Python Forum

Full Version: splitting on 2 or more possible characters
You're currently viewing a stripped down version of our content. View the full version with proper formatting.
this is easy enough to do, but IMHO, makes for some ugly code, compared to splitting on a single character (call split()). a string might have "foo-bar" or it might have "foo_bar". what i want to do is split it on either "-" or "_" so that i get ["foo","bar"] for both cases. there will never be a case of both "-" and "_" together in one string. but i might have more than 2 characters to split on. the splitter characters can be provided in whatever form works best (a list, or tuple, or set, or frozenset, or string). ideally, i'd like to do this in one line without making a function or class but i suspect making a function will be best.
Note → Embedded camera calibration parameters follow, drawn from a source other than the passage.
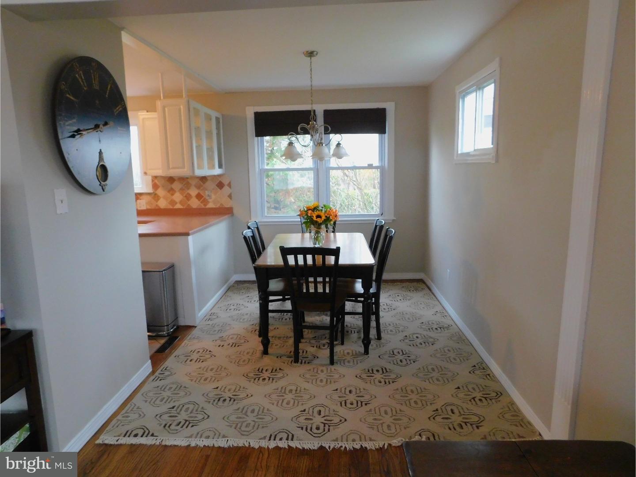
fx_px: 423
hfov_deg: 73.9
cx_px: 318
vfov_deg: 58.9
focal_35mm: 23
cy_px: 238
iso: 400
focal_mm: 4
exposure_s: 1/30
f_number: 3
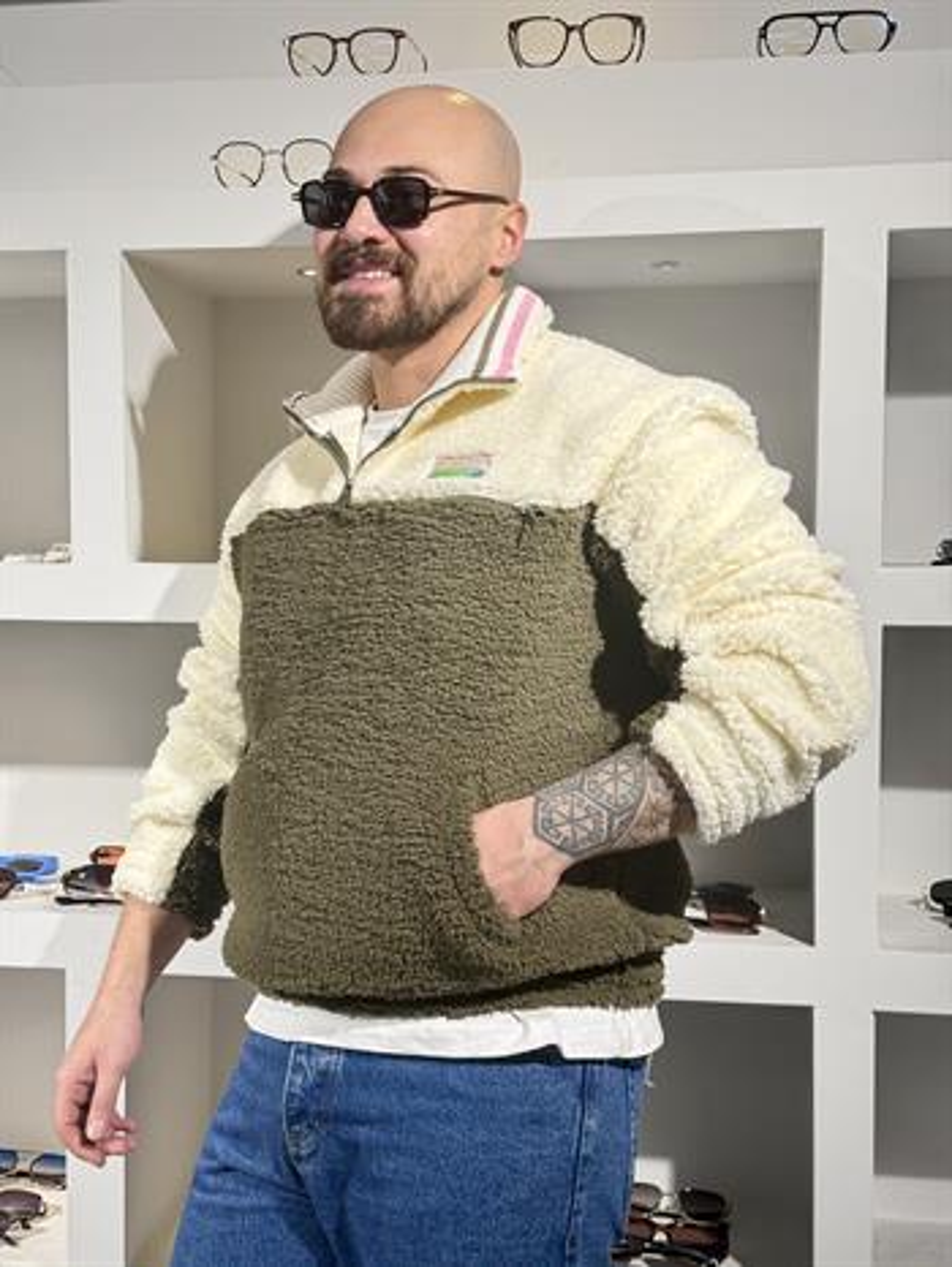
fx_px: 1759
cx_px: 476
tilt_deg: -1.8
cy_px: 634
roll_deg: -0.5
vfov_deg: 39.6
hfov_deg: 30.3
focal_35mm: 48
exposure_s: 1/100
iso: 64
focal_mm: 6.76
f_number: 1.78
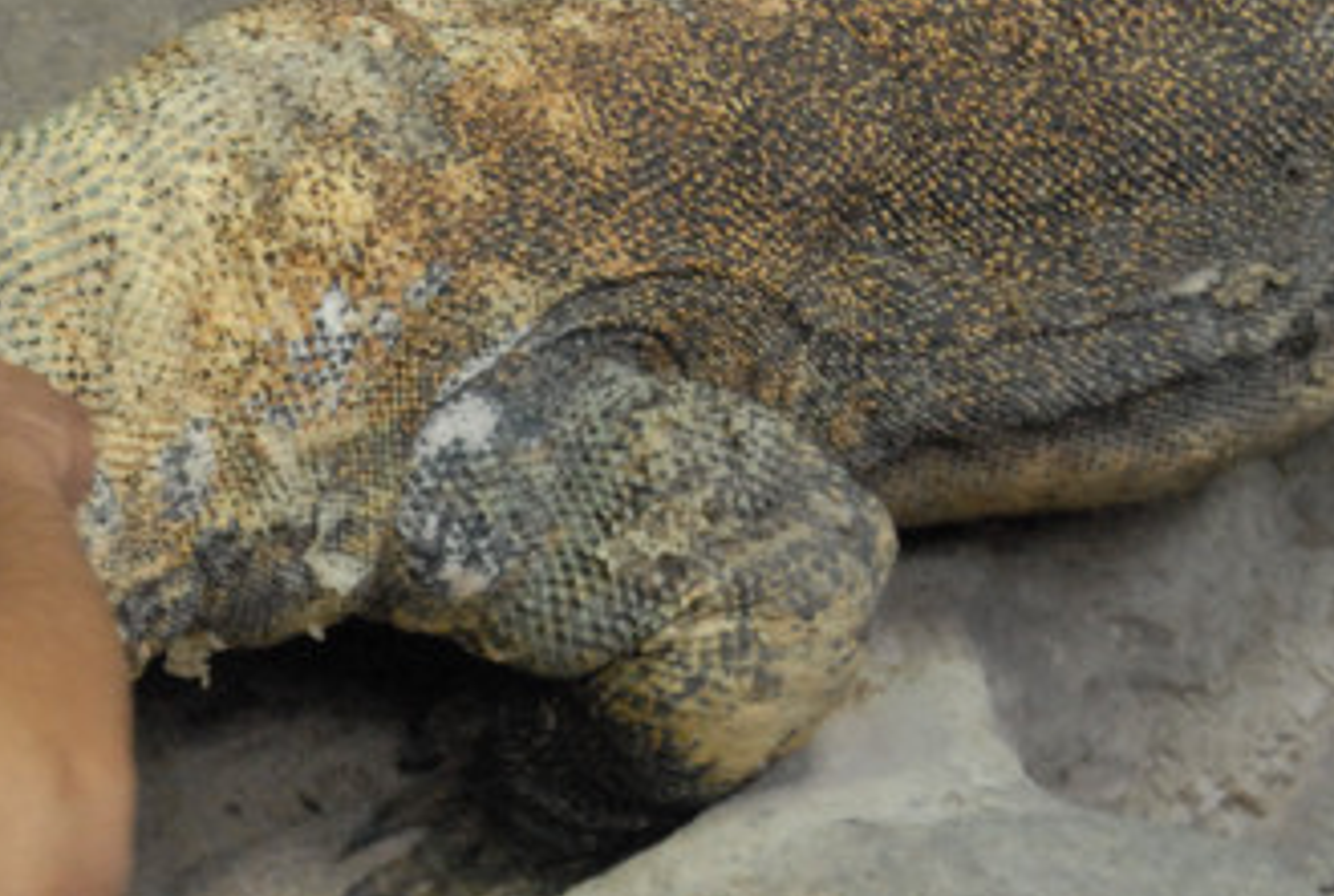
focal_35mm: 146
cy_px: 845
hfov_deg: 13.7
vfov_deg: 9.4
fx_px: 5422
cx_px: -182
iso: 1600
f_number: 6.3
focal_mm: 40
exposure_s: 1/160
then as the next split thing i'd like to split on a substring, such as "foo123bar" being by "123" to get ["foo","bar"]. i have put any thought into this, yet, but i'd guess there are many implementations of a wide spectrum of quality.
If there are only two symbols you want to split on then you can do replace and then split.

>>> a = 'spam_ham-bacon_eggs'
>>> a.replace('_', '-').split('-')
['spam', 'ham', 'bacon', 'eggs']
It will not give you any errors when symbols are not present so no need to catch error with try...except.
ok, but now what if there are 3 different characters to split on? 4? N? all that are in a container of a type you can choose?
If 'first replace then split' suits your needs it quite easy to implement on containers:

>>> a = 'bacon-eggs_spam*ham!foo&bar'
>>> breakpoints = ['_', '*', '!', '&']
>>> for char in a:
...     if char in breakpoints:
...         a = a.replace(char, '-')
...
>>> a.split('-')
['bacon', 'eggs', 'spam', 'ham', 'foo', 'bar']
import re

a = 'bacon-eggs_spam*ham!foo&bar'
# single char
print(re.split('[-_*!&]', a))

b = 'foo123bar'
# group
print(re.split('123', b))

import re

b = 'foo123bar'
c = re.split('\d', b) # split numbers
print(c) # not filter
print([i for i in c if i != '']) # filter

import re

a = 'bacon-eggs_spam*ham!foo&bar'
print(re.split('\W', a))
print(re.split('\W|[_]', a))
normally i don't like re but in this case i do like re.split.
I personally find re.compile quite helpful when dealing with regular expressions. It makes split expression more concise:

>>> import re
>>> a = 'bacon-eggs_spam*ham!foo&bar'
>>> breakpoints = re.compile('[-_*!&]')
>>> breakpoints.split(a)
['bacon', 'eggs', 'spam', 'ham', 'foo', 'bar']